According to de León, chair of the council’s Homeless and Poverty Committee, several representatives from homeless service providers called into the last committee meeting and made “highly irresponsible” public comments against providing access that “deeply concerned” him.

“I doubt highly there are nefarious attempts to utilize this information, monetize this information, access criminal records or utilize it for political purposes,” de León said.

Councilman Paul Krekorian said people have every right to hold the council accountable on how it is addressing homelessness.

“At least give us the information we need in order to get someone who is dying on the streets into the services that they need that will save their lives,” Krekorian said. “For anybody to stand up and say the members of this council and our staffs should be deprived of that information — at the very same time that we’re not doing enough to lift people off the streets — is idiotic.”
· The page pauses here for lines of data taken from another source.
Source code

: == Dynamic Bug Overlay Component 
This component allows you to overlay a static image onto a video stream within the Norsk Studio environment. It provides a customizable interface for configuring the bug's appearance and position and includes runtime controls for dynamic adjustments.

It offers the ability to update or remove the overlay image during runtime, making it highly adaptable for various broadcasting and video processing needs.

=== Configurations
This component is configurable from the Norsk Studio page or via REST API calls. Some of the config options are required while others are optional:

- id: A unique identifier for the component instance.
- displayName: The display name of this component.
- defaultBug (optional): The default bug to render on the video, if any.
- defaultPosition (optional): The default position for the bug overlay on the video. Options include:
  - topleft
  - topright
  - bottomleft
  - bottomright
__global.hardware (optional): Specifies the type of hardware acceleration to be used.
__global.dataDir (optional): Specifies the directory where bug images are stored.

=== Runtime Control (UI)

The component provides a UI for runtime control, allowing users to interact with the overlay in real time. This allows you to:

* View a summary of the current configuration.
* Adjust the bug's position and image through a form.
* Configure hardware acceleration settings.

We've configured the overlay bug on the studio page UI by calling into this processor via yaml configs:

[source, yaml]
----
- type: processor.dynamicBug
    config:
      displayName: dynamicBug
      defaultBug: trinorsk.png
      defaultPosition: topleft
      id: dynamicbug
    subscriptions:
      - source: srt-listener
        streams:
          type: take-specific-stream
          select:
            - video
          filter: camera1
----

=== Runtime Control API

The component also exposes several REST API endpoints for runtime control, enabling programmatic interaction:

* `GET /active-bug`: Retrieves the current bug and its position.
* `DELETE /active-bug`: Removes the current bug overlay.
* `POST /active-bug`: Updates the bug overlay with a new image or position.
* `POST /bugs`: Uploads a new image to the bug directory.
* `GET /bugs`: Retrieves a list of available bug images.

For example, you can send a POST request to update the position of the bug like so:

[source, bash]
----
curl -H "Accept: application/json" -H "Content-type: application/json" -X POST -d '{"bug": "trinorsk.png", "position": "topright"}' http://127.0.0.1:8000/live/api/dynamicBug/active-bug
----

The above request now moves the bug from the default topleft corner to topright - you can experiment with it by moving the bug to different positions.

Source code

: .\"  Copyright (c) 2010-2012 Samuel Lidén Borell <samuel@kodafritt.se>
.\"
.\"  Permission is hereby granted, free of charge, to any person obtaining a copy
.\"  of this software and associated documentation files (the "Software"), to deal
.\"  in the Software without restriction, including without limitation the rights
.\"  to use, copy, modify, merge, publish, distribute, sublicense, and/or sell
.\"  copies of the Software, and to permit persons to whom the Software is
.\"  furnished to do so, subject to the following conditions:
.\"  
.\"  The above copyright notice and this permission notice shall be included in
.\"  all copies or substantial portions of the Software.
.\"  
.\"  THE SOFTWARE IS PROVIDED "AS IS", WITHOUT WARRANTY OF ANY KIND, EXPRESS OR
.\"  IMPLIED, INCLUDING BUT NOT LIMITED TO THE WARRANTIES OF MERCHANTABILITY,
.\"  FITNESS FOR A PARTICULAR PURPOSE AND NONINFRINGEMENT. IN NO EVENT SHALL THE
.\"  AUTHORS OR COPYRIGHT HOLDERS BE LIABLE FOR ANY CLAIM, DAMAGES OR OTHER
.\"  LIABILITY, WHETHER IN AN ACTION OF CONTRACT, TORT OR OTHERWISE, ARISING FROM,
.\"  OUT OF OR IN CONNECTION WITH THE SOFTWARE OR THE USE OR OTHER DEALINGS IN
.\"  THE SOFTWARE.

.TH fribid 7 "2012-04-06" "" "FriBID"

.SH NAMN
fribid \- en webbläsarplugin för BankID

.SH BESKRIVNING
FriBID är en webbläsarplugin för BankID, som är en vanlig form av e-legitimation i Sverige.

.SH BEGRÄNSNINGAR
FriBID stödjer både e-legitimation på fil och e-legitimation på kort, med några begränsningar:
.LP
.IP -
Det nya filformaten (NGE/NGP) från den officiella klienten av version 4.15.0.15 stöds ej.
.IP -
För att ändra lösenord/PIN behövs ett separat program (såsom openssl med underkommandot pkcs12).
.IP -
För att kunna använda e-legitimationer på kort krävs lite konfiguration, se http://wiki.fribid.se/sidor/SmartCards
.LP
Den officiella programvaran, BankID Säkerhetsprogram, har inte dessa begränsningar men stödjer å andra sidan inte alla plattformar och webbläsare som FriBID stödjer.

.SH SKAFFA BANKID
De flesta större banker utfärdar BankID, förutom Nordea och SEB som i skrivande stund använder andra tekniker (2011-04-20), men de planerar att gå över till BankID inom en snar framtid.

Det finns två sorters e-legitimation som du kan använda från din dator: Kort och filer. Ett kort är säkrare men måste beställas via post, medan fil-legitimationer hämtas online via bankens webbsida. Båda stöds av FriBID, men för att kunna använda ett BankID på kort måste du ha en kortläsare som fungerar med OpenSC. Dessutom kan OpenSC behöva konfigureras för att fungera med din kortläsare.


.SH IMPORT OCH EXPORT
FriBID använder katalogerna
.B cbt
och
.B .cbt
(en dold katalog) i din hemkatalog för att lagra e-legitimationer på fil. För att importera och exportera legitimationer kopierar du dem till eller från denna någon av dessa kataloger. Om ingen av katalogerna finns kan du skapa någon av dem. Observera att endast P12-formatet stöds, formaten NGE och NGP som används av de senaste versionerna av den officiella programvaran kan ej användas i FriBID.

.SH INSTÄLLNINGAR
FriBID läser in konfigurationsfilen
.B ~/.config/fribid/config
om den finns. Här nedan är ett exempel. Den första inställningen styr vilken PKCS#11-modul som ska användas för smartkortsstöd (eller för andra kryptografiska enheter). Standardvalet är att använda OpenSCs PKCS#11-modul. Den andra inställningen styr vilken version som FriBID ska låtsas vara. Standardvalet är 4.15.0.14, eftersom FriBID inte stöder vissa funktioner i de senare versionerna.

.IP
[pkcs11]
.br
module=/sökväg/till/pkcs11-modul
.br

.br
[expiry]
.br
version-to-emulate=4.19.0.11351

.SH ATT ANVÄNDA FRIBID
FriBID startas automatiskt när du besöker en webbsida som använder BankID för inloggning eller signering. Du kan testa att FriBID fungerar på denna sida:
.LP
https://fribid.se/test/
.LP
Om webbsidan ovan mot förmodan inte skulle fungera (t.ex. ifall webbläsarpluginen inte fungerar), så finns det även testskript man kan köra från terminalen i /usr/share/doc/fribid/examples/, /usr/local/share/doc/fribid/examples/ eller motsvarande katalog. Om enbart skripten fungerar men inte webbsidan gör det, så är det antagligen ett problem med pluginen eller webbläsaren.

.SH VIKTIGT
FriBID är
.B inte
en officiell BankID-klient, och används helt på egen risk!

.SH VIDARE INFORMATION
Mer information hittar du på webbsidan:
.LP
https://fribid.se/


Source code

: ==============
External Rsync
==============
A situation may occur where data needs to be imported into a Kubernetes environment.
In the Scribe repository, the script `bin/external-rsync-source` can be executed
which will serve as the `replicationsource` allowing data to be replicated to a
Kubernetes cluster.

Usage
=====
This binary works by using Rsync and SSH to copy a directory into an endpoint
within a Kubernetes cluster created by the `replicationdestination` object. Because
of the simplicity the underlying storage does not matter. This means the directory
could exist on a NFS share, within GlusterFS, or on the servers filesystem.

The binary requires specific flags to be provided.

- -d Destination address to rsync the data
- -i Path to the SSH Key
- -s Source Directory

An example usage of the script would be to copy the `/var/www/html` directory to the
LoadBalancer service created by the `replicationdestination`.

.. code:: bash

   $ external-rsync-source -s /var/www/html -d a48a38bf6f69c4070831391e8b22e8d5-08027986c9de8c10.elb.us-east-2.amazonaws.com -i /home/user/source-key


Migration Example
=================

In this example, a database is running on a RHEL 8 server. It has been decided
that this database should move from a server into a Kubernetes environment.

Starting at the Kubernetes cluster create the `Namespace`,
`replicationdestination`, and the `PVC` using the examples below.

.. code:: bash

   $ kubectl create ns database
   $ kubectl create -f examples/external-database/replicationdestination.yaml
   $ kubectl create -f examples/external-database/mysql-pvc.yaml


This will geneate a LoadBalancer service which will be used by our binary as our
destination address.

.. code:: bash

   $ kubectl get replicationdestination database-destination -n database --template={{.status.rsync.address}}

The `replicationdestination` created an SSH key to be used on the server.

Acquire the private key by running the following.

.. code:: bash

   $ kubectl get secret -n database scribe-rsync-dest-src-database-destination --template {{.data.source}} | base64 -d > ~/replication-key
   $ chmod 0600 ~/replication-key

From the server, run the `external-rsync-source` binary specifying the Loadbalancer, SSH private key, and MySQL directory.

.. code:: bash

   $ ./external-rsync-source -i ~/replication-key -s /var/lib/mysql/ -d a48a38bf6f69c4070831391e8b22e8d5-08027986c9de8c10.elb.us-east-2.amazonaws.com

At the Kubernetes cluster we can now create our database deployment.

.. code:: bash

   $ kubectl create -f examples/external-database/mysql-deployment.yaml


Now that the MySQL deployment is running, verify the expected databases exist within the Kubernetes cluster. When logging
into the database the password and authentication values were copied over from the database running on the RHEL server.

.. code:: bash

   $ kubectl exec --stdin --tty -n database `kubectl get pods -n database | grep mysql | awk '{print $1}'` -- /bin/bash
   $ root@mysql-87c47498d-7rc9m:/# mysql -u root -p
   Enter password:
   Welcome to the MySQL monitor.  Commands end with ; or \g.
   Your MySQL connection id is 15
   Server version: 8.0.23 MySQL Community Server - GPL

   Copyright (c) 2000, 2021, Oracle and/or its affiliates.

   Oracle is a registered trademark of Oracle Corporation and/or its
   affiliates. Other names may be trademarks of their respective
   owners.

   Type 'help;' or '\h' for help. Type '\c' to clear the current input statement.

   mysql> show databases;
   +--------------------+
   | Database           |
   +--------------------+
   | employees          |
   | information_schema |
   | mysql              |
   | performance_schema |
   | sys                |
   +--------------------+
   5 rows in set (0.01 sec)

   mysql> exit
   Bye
Susie Shannon, policy director for Housing Is A Human Right, told the council that she’s been asking for years that nonprofit homeless service providers who receive taxpayer dollars “have some accountability from this council.”

“This is the very minimum that you could do as a council to help our unhoused community,” Shannon said.

One speaker who said she is trying to find housing asked the council why people experiencing homelessness are not able to access the HMIS system themselves. She told the council she contacted various agencies to try and find her HMIS number, but has not been successful.

“I’m not able to actually go ahead and do any of that registry (for housing) if I don’t have access to it,” the speaker said.

Several council members agreed and said they would work to allow clients to access the system.

Bonin called it “ironic” that the council was asking for HMIS information when the “average person who is unhoused” does not have access to it.

“As interested as I am in making sure we have access to help people, if we’re not coming up with a system that provides them agency and ability to access and influence their own transition off the streets, we’re still coming up real short,” Bonin said.